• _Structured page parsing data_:

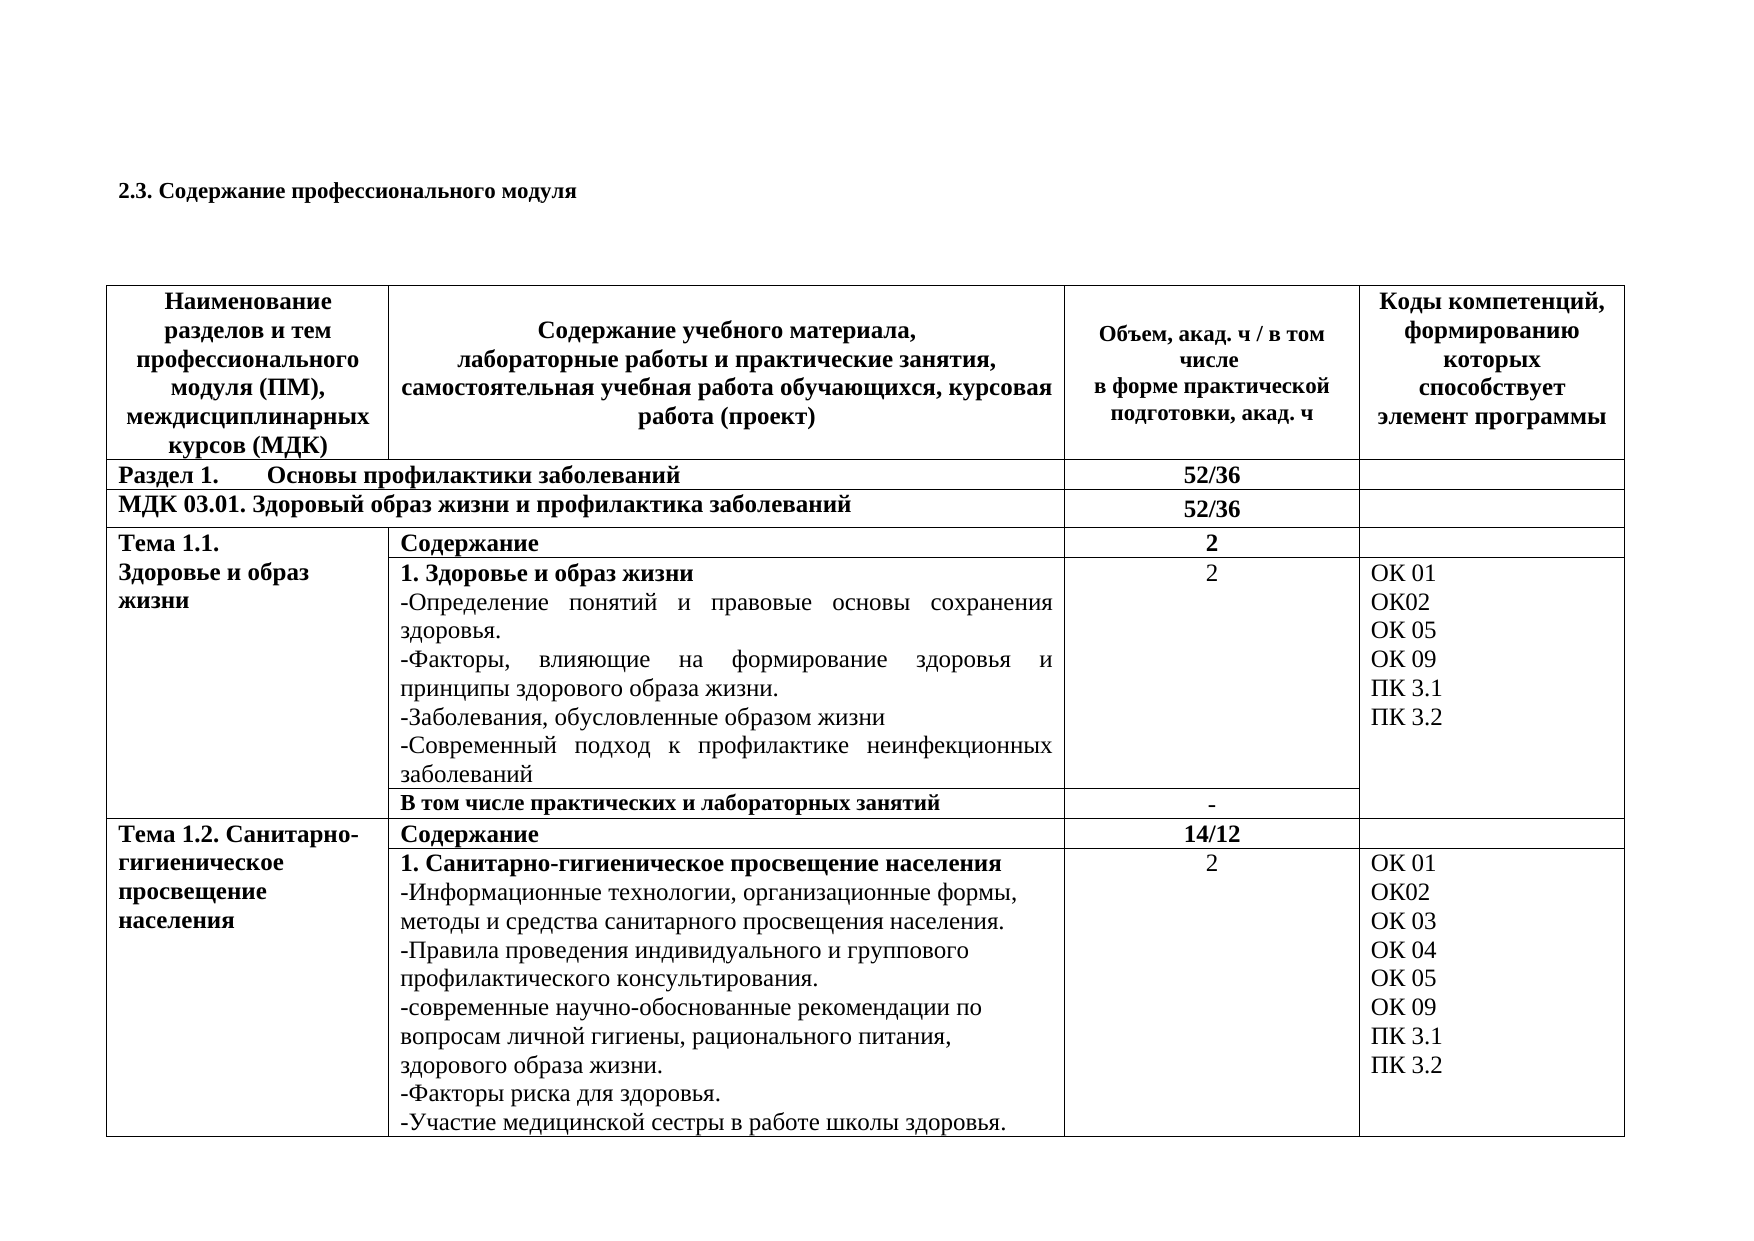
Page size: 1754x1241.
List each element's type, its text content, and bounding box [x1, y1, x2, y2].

table_header Коды компетенций, формированию которых способствует элемент программы [1360, 286, 1624, 459]
table_cell [1360, 460, 1624, 488]
table_cell МДК 03.01. Здоровый образ жизни и профилактика заболеваний [107, 490, 1064, 527]
table_cell 1. Здоровье и образ жизни -Определение понятий и правовые основы сохранения здоровья. -Факторы, влияющие на формирование здоровья и принципы здорового образа жизни. -Заболевания, обусловленные образом жизни -Современный подход к профилактике неинфекционных заболеваний [389, 558, 1064, 788]
table_header Наименование разделов и тем профессионального модуля (ПМ), междисциплинарных курсов (МДК) [107, 286, 388, 459]
table_cell 52/36 [1065, 490, 1359, 527]
table_header Объем, акад. ч / в том числе в форме практической подготовки, акад. ч [1065, 286, 1359, 459]
table_cell 52/36 [1065, 460, 1359, 488]
table_cell 2 [1065, 528, 1359, 557]
text 2.3. Содержание профессионального модуля [118, 177, 1636, 203]
table_cell 14/12 [1065, 819, 1359, 847]
table_cell Содержание [389, 528, 1064, 557]
table_cell Тема 1.2. Санитарно-гигиеническое просвещение населения [107, 819, 388, 1136]
table_cell Тема 1.1. Здоровье и образ жизни [107, 528, 388, 818]
table_cell Содержание [389, 819, 1064, 847]
table_cell [1360, 819, 1624, 847]
table_cell 2 [1065, 558, 1359, 788]
table_cell Раздел 1. Основы профилактики заболеваний [107, 460, 1064, 488]
table_cell ОК 01 ОК02 ОК 05 ОК 09 ПК 3.1 ПК 3.2 [1360, 558, 1624, 818]
table_cell 1. Санитарно-гигиеническое просвещение населения -Информационные технологии, организационные формы, методы и средства санитарного просвещения населения. -Правила проведения индивидуального и группового профилактического консультирования. -современные научно-обоснованные рекомендации по вопросам личной гигиены, рационального питания, здорового образа жизни. -Факторы риска для здоровья. -Участие медицинской сестры в работе школы здоровья. [389, 849, 1064, 1136]
table_header Содержание учебного материала, лабораторные работы и практические занятия, самостоятельная учебная работа обучающихся, курсовая работа (проект) [389, 286, 1064, 459]
table_cell [1360, 490, 1624, 527]
table_cell 2 [1065, 849, 1359, 1136]
table_cell [1360, 528, 1624, 557]
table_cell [1360, 849, 1624, 1136]
table_cell - [1065, 789, 1359, 818]
table_cell В том числе практических и лабораторных занятий [389, 789, 1064, 818]
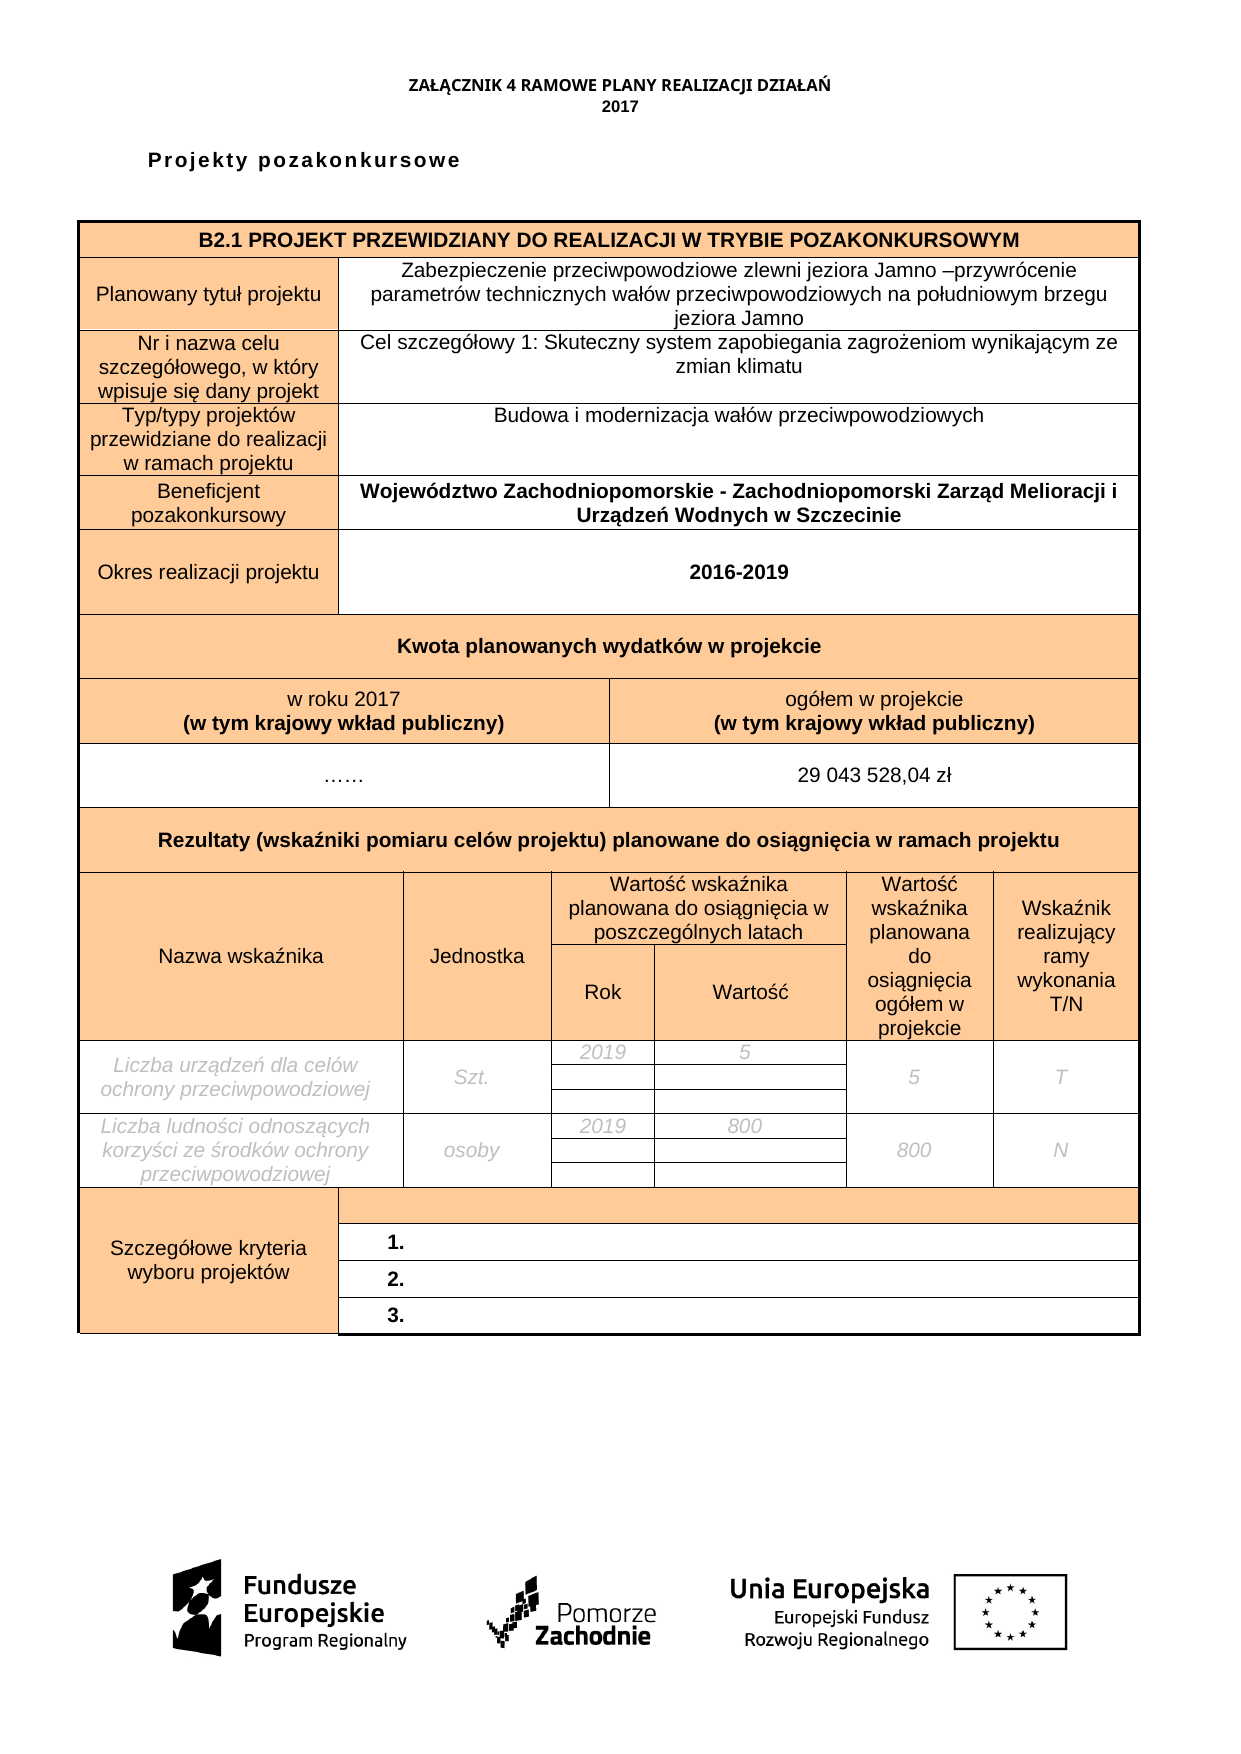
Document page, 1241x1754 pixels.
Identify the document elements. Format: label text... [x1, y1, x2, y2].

table_cell [339, 1188, 1138, 1223]
table_cell 5 [847, 1041, 993, 1113]
table_cell [552, 1065, 654, 1089]
text Projekty pozakonkursowe [148, 148, 1093, 172]
table_cell Beneficjent pozakonkursowy [80, 476, 338, 529]
table_cell Rok [552, 945, 654, 1040]
table_cell T [994, 1041, 1138, 1113]
table_cell Szt. [404, 1041, 551, 1113]
table_cell ogółem w projekcie (w tym krajowy wkład publiczny) [610, 679, 1138, 743]
table_cell Jednostka [404, 873, 551, 1040]
table_cell [552, 1163, 654, 1187]
table_cell Rezultaty (wskaźniki pomiaru celów projektu) planowane do osiągnięcia w ramach projektu [80, 808, 1138, 871]
table_cell Liczba urządzeń dla celów ochrony przeciwpowodziowej [80, 1041, 403, 1113]
table_cell Planowany tytuł projektu [80, 258, 338, 329]
table_cell [655, 1065, 846, 1089]
picture [148, 1533, 1092, 1681]
table_cell 800 [655, 1114, 846, 1138]
table_cell [339, 1298, 1138, 1333]
table_cell …… [80, 744, 609, 807]
table_cell Liczba ludności odnoszących korzyści ze środków ochrony przeciwpowodziowej [80, 1114, 403, 1187]
table_cell Okres realizacji projektu [80, 530, 338, 614]
table_cell Wartość wskaźnika planowana do osiągnięcia w poszczególnych latach [552, 873, 846, 944]
table_cell N [994, 1114, 1138, 1187]
table_cell Cel szczegółowy 1: Skuteczny system zapobiegania zagrożeniom wynikającym ze zmian klimatu [339, 331, 1138, 403]
table_cell Zabezpieczenie przeciwpowodziowe zlewni jeziora Jamno –przywrócenie parametrów technicznych wałów przeciwpowodziowych na południowym brzegu jeziora Jamno [339, 258, 1138, 329]
table_cell Kwota planowanych wydatków w projekcie [80, 615, 1138, 678]
table_cell Nr i nazwa celu szczegółowego, w który wpisuje się dany projekt [80, 331, 338, 403]
table_cell 2019 [552, 1041, 654, 1064]
table_cell Typ/typy projektów przewidziane do realizacji w ramach projektu [80, 404, 338, 475]
table_cell w roku 2017 (w tym krajowy wkład publiczny) [80, 679, 609, 743]
table_cell [655, 1139, 846, 1162]
table_cell Wskaźnik realizujący ramy wykonania T/N [994, 873, 1138, 1040]
table_cell Wartość [655, 945, 846, 1040]
table_cell 800 [847, 1114, 993, 1187]
table_cell 2019 [552, 1114, 654, 1138]
table_cell 2016-2019 [339, 530, 1138, 614]
table_cell [552, 1090, 654, 1113]
table_cell [655, 1090, 846, 1113]
table_cell [655, 1163, 846, 1187]
table_cell [552, 1139, 654, 1162]
table_header B2.1 PROJEKT PRZEWIDZIANY DO REALIZACJI W TRYBIE POZAKONKURSOWYM [80, 223, 1138, 257]
table_cell osoby [404, 1114, 551, 1187]
table_cell 5 [655, 1041, 846, 1064]
table_cell Województwo Zachodniopomorskie - Zachodniopomorski Zarząd Melioracji i Urządzeń Wodnych w Szczecinie [339, 476, 1138, 529]
table_cell Wartość wskaźnika planowana do osiągnięcia ogółem w projekcie [847, 873, 993, 1040]
table_cell Szczegółowe kryteria wyboru projektów [80, 1188, 338, 1333]
table_cell [339, 1261, 1138, 1297]
table_cell Budowa i modernizacja wałów przeciwpowodziowych [339, 404, 1138, 475]
table_cell [339, 1224, 1138, 1260]
table_cell 29 043 528,04 zł [610, 744, 1138, 807]
table_cell Nazwa wskaźnika [80, 873, 403, 1040]
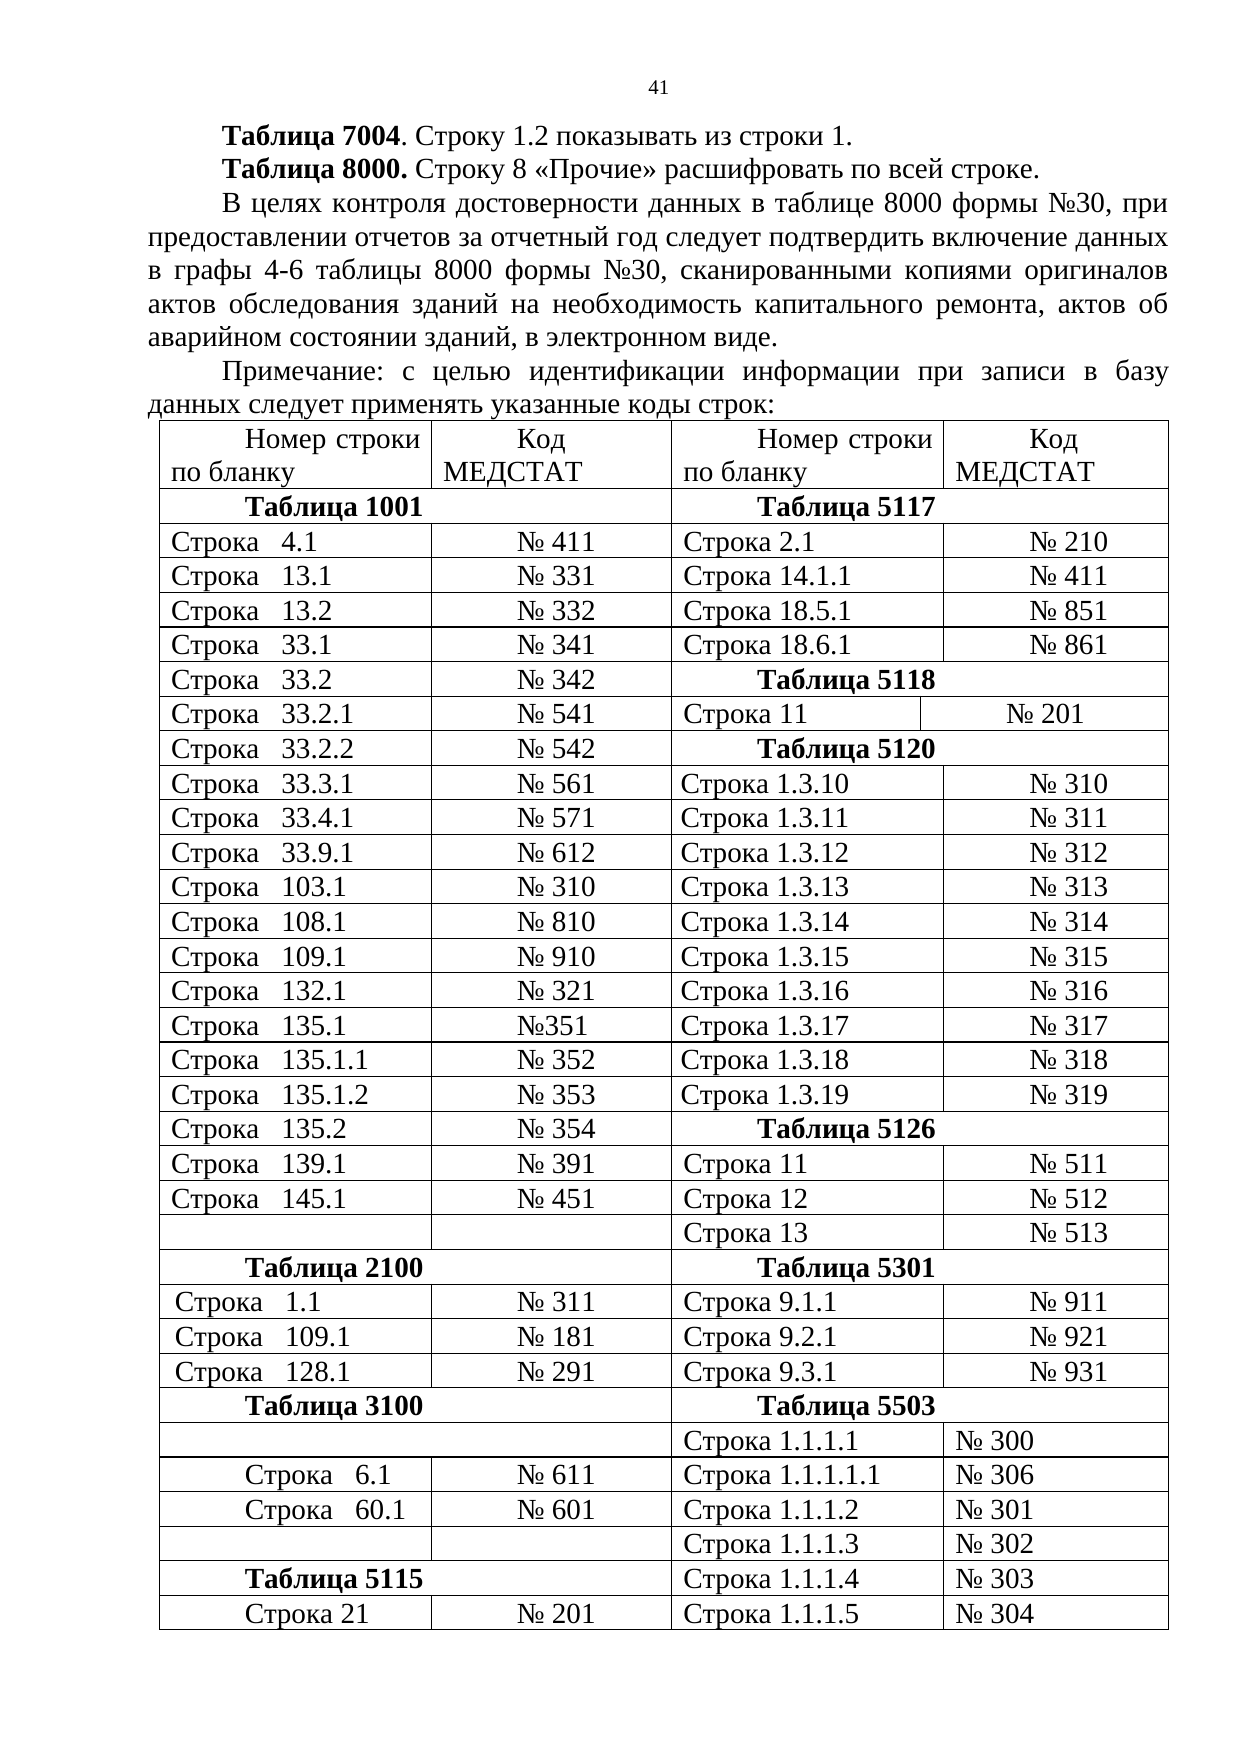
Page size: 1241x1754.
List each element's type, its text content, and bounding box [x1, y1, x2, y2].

• _WHAT THE TASK ASKS_: Copy the lines above exactly, starting with the line that contains "table_cell [1360, 849, 1624, 1136]" and ending with the line that contains "Document page, 1241x1754 pixels.", and leave out any pictures.

• _ANSWER SECTION_:
table_cell [1360, 849, 1624, 1136]
table_cell - [1065, 789, 1359, 818]
table_cell В том числе практических и лабораторных занятий [389, 789, 1064, 818]
Document page, 1241x1754 pixels.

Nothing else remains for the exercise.